TASK PROMPT
Give every line below again, exactly as it appears.

___ EXERCISE DATA ___

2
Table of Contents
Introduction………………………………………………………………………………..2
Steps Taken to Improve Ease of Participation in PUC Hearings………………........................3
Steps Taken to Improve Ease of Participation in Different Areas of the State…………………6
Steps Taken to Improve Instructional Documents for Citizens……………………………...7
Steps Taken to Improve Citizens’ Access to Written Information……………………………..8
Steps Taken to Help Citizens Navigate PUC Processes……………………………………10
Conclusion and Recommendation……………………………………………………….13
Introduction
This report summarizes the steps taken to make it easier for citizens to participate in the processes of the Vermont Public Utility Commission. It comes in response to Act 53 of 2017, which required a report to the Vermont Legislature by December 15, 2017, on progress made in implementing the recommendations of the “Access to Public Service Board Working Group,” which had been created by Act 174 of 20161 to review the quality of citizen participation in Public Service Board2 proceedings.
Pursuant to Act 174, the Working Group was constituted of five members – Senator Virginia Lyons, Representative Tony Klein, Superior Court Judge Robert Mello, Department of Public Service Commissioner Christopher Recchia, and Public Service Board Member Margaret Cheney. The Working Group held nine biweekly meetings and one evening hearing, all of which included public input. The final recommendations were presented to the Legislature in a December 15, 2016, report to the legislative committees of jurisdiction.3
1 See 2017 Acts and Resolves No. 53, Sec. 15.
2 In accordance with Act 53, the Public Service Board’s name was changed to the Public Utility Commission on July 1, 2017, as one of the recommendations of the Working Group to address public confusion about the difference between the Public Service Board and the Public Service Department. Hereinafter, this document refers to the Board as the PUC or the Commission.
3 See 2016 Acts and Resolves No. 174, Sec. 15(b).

___

RESULT
2
Table of Contents
Introduction………………………………………………………………………………..2
Steps Taken to Improve Ease of Participation in PUC Hearings………………........................3
Steps Taken to Improve Ease of Participation in Different Areas of the State…………………6
Steps Taken to Improve Instructional Documents for Citizens……………………………...7
Steps Taken to Improve Citizens’ Access to Written Information……………………………..8
Steps Taken to Help Citizens Navigate PUC Processes……………………………………10
Conclusion and Recommendation……………………………………………………….13
Introduction
This report summarizes the steps taken to make it easier for citizens to participate in the processes of the Vermont Public Utility Commission. It comes in response to Act 53 of 2017, which required a report to the Vermont Legislature by December 15, 2017, on progress made in implementing the recommendations of the “Access to Public Service Board Working Group,” which had been created by Act 174 of 20161 to review the quality of citizen participation in Public Service Board2 proceedings.
Pursuant to Act 174, the Working Group was constituted of five members – Senator Virginia Lyons, Representative Tony Klein, Superior Court Judge Robert Mello, Department of Public Service Commissioner Christopher Recchia, and Public Service Board Member Margaret Cheney. The Working Group held nine biweekly meetings and one evening hearing, all of which included public input. The final recommendations were presented to the Legislature in a December 15, 2016, report to the legislative committees of jurisdiction.3
1 See 2017 Acts and Resolves No. 53, Sec. 15.
2 In accordance with Act 53, the Public Service Board’s name was changed to the Public Utility Commission on July 1, 2017, as one of the recommendations of the Working Group to address public confusion about the difference between the Public Service Board and the Public Service Department. Hereinafter, this document refers to the Board as the PUC or the Commission.
3 See 2016 Acts and Resolves No. 174, Sec. 15(b).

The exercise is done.